Once DACA is fully rescinded, its former recipients will lose their work permits (and thus their jobs) and face possible deportation. According to the left-leaning Center for American Progress, about 30,000 people will lose their jobs each month as their DACA status expires. The loss of these workers could reduce the national GDP by $280 billion to $433 billion over the next decade. According to estimates by the libertarian Cato Institute, DACA’s demise will cost employers $2 billion and the federal government $60 billion. Trump’s decision to end DACA isn’t a job-saver; it’s a job-killer.

Toward the end of his speech, Sessions praised the RAISE Act, a Republican-backed bill that would tightly curtail immigration into the U.S. Sessions claimed the act would “produce enormous benefits for our country.” In reality, the measure marks an effort to return America to an older immigration regime that locked out racial and ethnic minorities. Sessions has praised the 1924 law that created this regime—a law whose chief author declared that his act was meant to end “indiscriminate acceptance of all races.” On Tuesday, Sessions revived this principle in slightly more polite language.

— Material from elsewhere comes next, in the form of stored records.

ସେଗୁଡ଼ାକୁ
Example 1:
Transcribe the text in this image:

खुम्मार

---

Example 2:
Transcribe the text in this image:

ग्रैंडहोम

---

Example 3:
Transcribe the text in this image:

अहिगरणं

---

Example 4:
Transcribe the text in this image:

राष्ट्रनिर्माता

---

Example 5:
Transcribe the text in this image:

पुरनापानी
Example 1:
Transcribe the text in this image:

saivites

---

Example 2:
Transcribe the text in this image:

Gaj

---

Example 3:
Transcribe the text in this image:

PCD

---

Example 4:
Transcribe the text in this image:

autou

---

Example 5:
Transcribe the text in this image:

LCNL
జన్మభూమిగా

The attorney general’s utterly gratuitous defamation of young Latino immigrants tells you everything you need to know about the decision to kill DACA. Before Tuesday, the Trump administration seemed eager to frame its DACA decision as respect for constitutional separation of powers: Congress, it insisted, not the president, must set immigration policy. But after Sessions’ speech, it is difficult to view this move as anything other than an attempt to implement the white nationalism that Trump and Sessions campaigned on.”

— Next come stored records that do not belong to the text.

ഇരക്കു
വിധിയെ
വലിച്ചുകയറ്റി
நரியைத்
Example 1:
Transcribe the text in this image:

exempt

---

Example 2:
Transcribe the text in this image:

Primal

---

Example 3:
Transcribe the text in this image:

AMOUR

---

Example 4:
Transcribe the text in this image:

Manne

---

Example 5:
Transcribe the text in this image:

**********************************************

Read the full report at the link.

It shouldn’t be news by now that “Gonzo Apocalypto” is a lifelong racist and White Nationalist totally unfit to serve as Attorney General. That’s what Liz Warren and others said during the confirmation process when Sessions’s GOP “fellow travelers” were so eager to brush over his un-American record and his anti-American views.

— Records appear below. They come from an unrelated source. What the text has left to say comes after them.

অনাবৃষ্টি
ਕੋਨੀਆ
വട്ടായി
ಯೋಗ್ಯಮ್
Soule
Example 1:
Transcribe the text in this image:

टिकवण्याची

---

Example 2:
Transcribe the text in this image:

Latinos, Asians, Blacks, Jews and other American minorities need to unite with those of us who don’t want a return to the “Jim Crow” American South of the earlier 20th Century (which spawned the likes of Sessions and where the white GOP population is still racially and culturally tone deaf) behind some good candidates, get out the vote, and throw the White Nationalists and their GOP enablers and apologists (guys like Mitch McConnell, Paul Ryan, and most of the rest of the today’s GOP legislators who take responsibility for nothing while encouraging the Trump Administration’s outrageous conduct by refusing to join with Congressional Democrats to “just say no'”) out of office at the ballot box.  Otherwise, there won’t be an America in the future. We’ve got to stop letting “the “30%” who either never knew or have forgotten what it means to be a real American run roughshod over our country and particularly our kids. It’s going to be a long four years. Feels like it already.